# Off season scouting.....



## crittergitter (Jun 9, 2005)

Hey everyone! I put together a quick video about deer scouting this time of year. Check it out when you get a chance, and get out in the woods!!


----------



## mikem (Feb 17, 2010)

What's up Critter, Mike M from TOSA - long time no see. I am on an every/other plan for bowhunting - off this year, but did take your advice last spring and walked the heck out of a couple of areas. Plan is to walk them at the end of this upcoming winter. Tight lines & straight shooting my friend, God bless, ~M


----------



## buckeyebowman (Feb 24, 2012)

I heard this many years ago, and I agree with the guy! Go out in late Winter, early Spring, and the woods is just laid bare! You can see everything! 

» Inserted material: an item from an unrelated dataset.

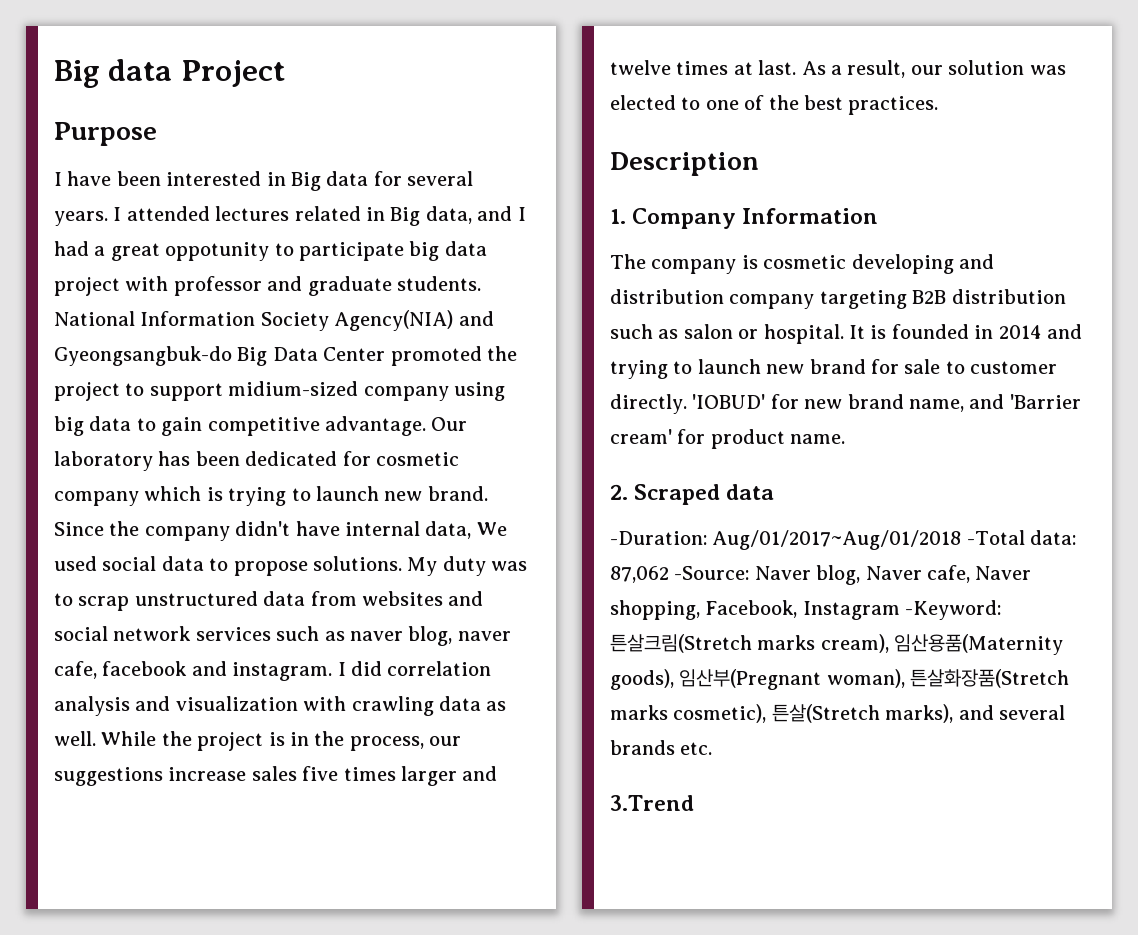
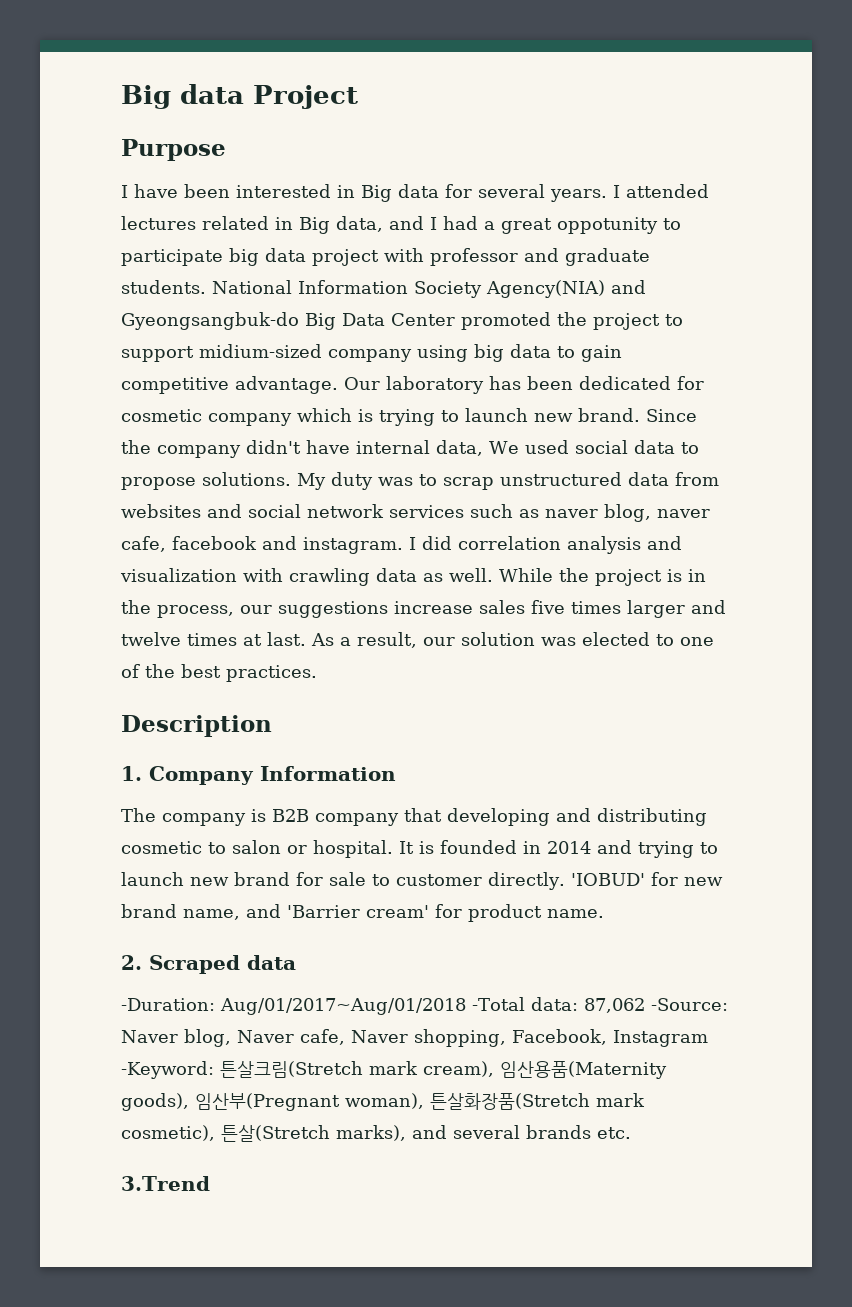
[763,254,994,274] [610,289,1066,309] [610,324,679,339] cosmetic developing and distribution company targeting B2B distribution such as -> [272,808,707,826] [121,841,226,854] B2B company that developing and distributing cosmetic to
[757,635,816,650] marks -> [369,1061,418,1075] mark
[610,705,668,720] marks -> [596,1093,645,1107] mark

Yet, I'm mindful of something another great hunter wrote. There are seasonal changes to the ways deer travel. There can even be daily changes depending on the wind. He said that, even during hunting season, of all the time you spend in the woods, 70-80% of it should be spent scouting, and 20-30% of your time hunting! 

And you don't have to spend a lot of time tromping around, you can scout from your stand! I saw a show on Outdoor Channel years ago where they were hunting some preserve out of stands pre-selected by the owners. But, they weren't seeing any deer where they were. They kept seeing them crossing about 150-200 yards away. 

So, mid morning the host bails out of that stand, tears it down, and puts it back up down where he has seen the deer movement. He saw a lot of deer that very evening, but not a shooter buck. The next morning he connected on a really nice buck! 

I think most of all, you have to be agile out there. You can't get "stuck" on a certain place if it's not happening there.


----------